● **What to work on**
Repeat only what appears from the line containing "профессиональным переводчиком, после" through the last line of the listing below, exactly as written.

● **Material to process**
■ ■ ■ ■ ■

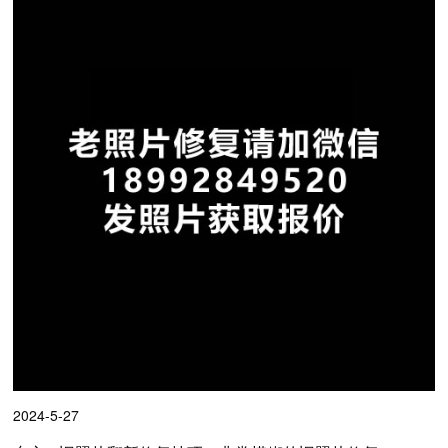
2024-5-27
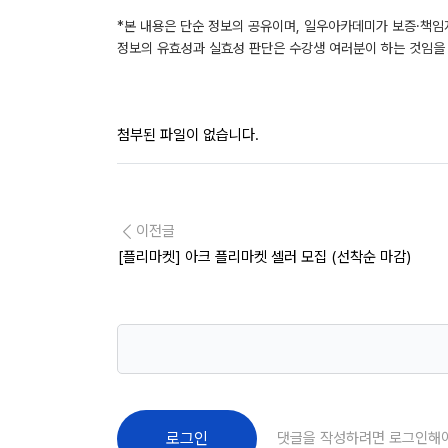
*본 내용은 단순 정보의 공유이며, 일우아카데미가 보증·책임
정보의 유효성과 실효성 판단은 수강생 여러분이 하는 것임을
첨부된 파일이 없습니다.
이전글
[플리마켓] 아크 플리마켓 셀러 모집 (선착순 마감)
댓글을 작성하려면 로그인해
로그인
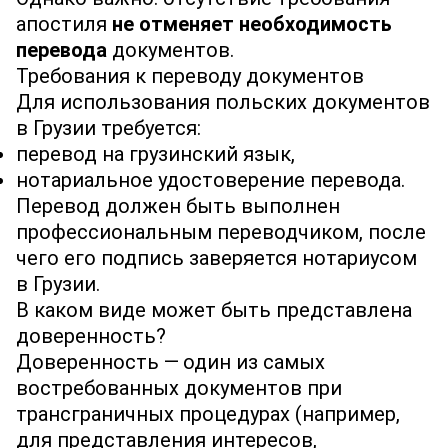
апостиля
не отменяет необходимость
перевода
документов.
Требования к переводу документов
Для использования польских документов
в Грузии требуется:
перевод на грузинский язык,
нотариальное удостоверение перевода.
Перевод должен быть выполнен
профессиональным переводчиком, после
чего его подпись заверяется нотариусом
в Грузии.
В каком виде может быть представлена
доверенность?
Доверенность — один из самых
востребованных документов при
трансграничных процедурах (например,
для представления интересов,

■ ■ ■ ■ ■

● **Task answer**
профессиональным переводчиком, после
чего его подпись заверяется нотариусом
в Грузии.
В каком виде может быть представлена
доверенность?
Доверенность — один из самых
востребованных документов при
трансграничных процедурах (например,
для представления интересов,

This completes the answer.